On 9/4/16 5:30 PM, Erin Millard wrote:
>     >>> * §2.2 Specifies that UTF-8 MUST be used as the encoding; do we really
>     >>> want to limit this to UTF-8 only? Is this for comparison purposes?
>     >>> Then again, 99.99% of the time UTF-8 is what you should be using
>     >>> anyways, so I'm not sure that it matters.
>     >>
>     >> UTF-8 is your friend, and everything in PRECIS is UTF-8.
>     >
>     > PRECIS is mostly encoding agnostic; implementations might favor a
>     > specific encoding, but I don't think anything in the spec specifically
>     > *needs* UTF-8. That being said, there are so few reasons to use
>     > anything other than UTF-8 that I don't think it really matters, it was
>     > just curious to me that some of the PRECIS related specs called out
>     > UTF-8 and some didn't.
>     I thought they all did, but will double-check.
> This actually became a bigger issue when attempting to implement PRECIS
> prepare in JavaScript for the browser. JavaScript doesn't have native
> UTF-8 support, so this meant the extra bloat of bringing in a UTF-8 library.
> It didn't make a lot of sense to me either, since all the encoding
> affects is how you go from string to code points, and vice versa. It had
> no effect on the rest of my implementation. I could absolutely be
> missing something, but compared to how focused the rest of the spec is,
> the UTF-8 requirement seemed like an afterthought.
> Can anyone explain which parts of PRECIS are actually predicated on the
> original string being encoded in UTF-8?

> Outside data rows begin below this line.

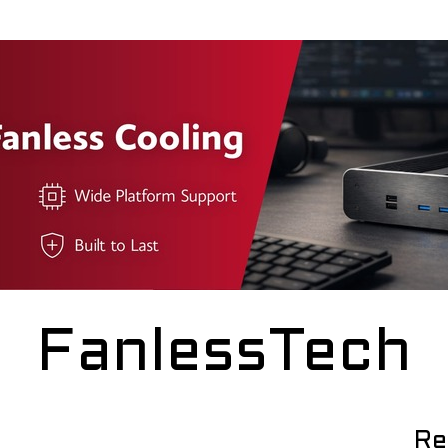
FanlessTech
Re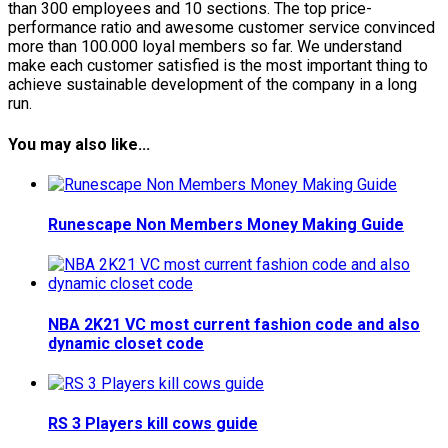
than 300 employees and 10 sections. The top price-
performance ratio and awesome customer service convinced
more than 100.000 loyal members so far. We understand
make each customer satisfied is the most important thing to
achieve sustainable development of the company in a long
run.
You may also like...
Runescape Non Members Money Making Guide
NBA 2K21 VC most current fashion code and also
dynamic closet code
RS 3 Players kill cows guide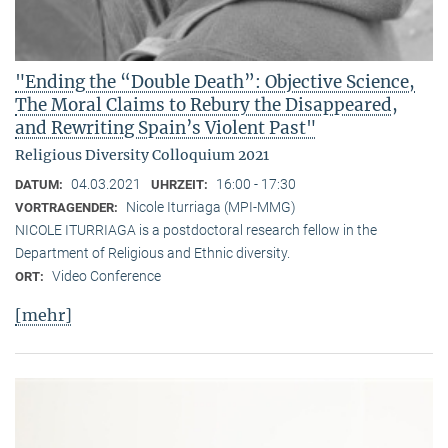
"Ending the “Double Death”: Objective Science,
The Moral Claims to Rebury the Disappeared,
and Rewriting Spain’s Violent Past"
Religious Diversity Colloquium 2021
04.03.2021
16:00 - 17:30
DATUM:
UHRZEIT:
Nicole Iturriaga (MPI-MMG)
VORTRAGENDER:
NICOLE ITURRIAGA is a postdoctoral research fellow in the
Department of Religious and Ethnic diversity.
Video Conference
ORT:
[mehr]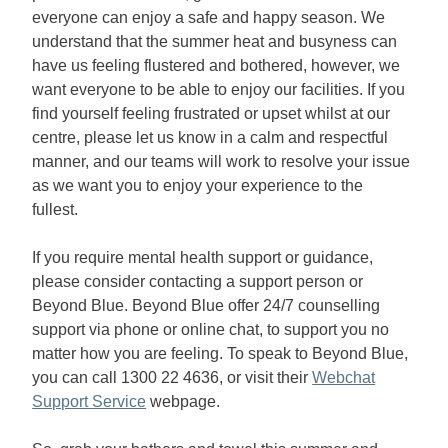
everyone can enjoy a safe and happy season. We
understand that the summer heat and busyness can
have us feeling flustered and bothered, however, we
want everyone to be able to enjoy our facilities. If you
find yourself feeling frustrated or upset whilst at our
centre, please let us know in a calm and respectful
manner, and our teams will work to resolve your issue
as we want you to enjoy your experience to the
fullest.
If you require mental health support or guidance,
please consider contacting a support person or
Beyond Blue. Beyond Blue offer 24/7 counselling
support via phone or online chat, to support you no
matter how you are feeling. To speak to Beyond Blue,
you can call 1300 22 4636, or visit their
Webchat
Support Service
webpage.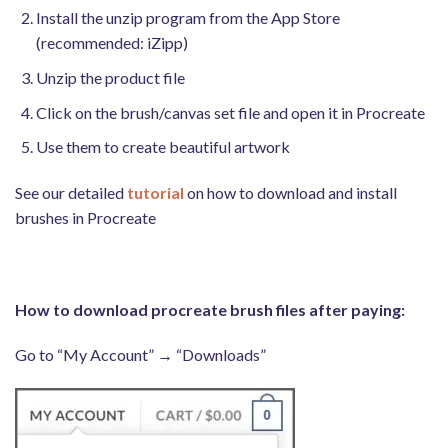
Install the unzip program from the App Store
(recommended: iZipp)
Unzip the product file
Click on the brush/canvas set file and open it in Procreate
Use them to create beautiful artwork
See our detailed
tutorial
on how to download and install
brushes in Procreate
How to download procreate brush files after paying:
Go to “My Account” → “Downloads”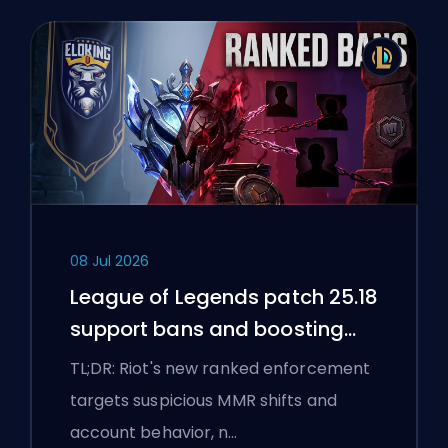
08 Jul 2026
League of Legends patch 25.18
support bans and boosting
flags
TL;DR: Riot's new ranked enforcement
targets suspicious MMR shifts and
account behavior, n…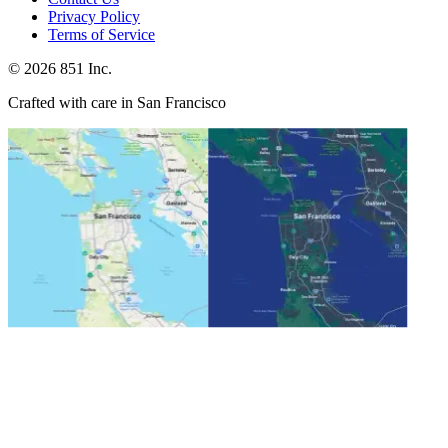
Privacy Policy
Terms of Service
©
2026
851 Inc.
Crafted with care in San Francisco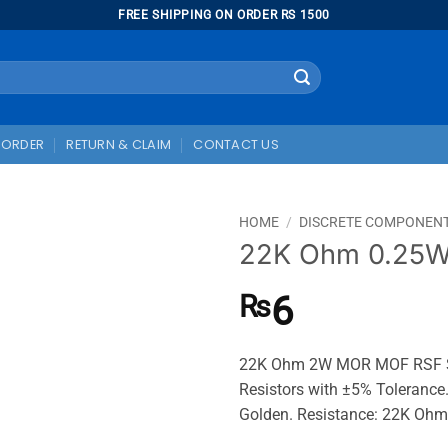
FREE SHIPPING ON ORDER RS 1500
 ORDER
RETURN & CLAIM
CONTACT US
HOME
/
DISCRETE COMPONEN
22K Ohm 0.25W 
6
₨
22K Ohm 2W MOR MOF RSF Ser
Resistors with ±5% Tolerance.
Golden. Resistance: 22K Ohm,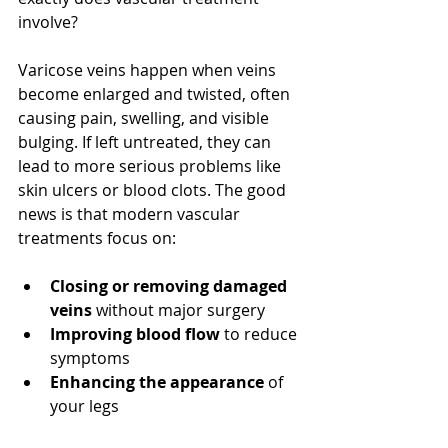
involve?
Varicose veins happen when veins 
become enlarged and twisted, often 
causing pain, swelling, and visible 
bulging. If left untreated, they can 
lead to more serious problems like 
skin ulcers or blood clots. The good 
news is that modern vascular 
treatments focus on:
Closing or removing damaged 
veins
 without major surgery
Improving blood flow
 to reduce 
symptoms
Enhancing the appearance
 of 
your legs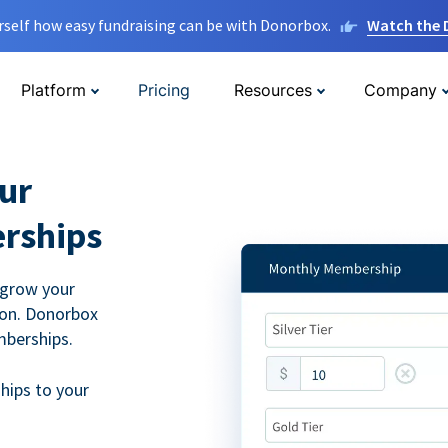
rself how easy fundraising can be with Donorbox.
Watch the
Platform
Pricing
Resources
Company
ur
rships
 grow your
ion. Donorbox
mberships.
hips to your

Are we perhaps getting confused between the encoding that is sent over 
the wire and the encoding that is used within the processing application?

In general, we in the IETF prefer to send UTF-8 over the wire. However, 
it's true that this is a matter for the "using protocol" (e.g., I 
distinctly recall an extremely long thread in the XMPP WG years ago 
about whether to support only UTF-8 or to give clients and servers the 
ability to also use UTF-16 - and "UTF-8 only" won that debate). Given 
that some protocols or other technologies that use PRECIS might use 
UTF-16 or give applications the ability to choose an encoding, you're 
probably right that it makes sense to relax the rule for PRECIS itself.

I'll think about this some more and propose some text.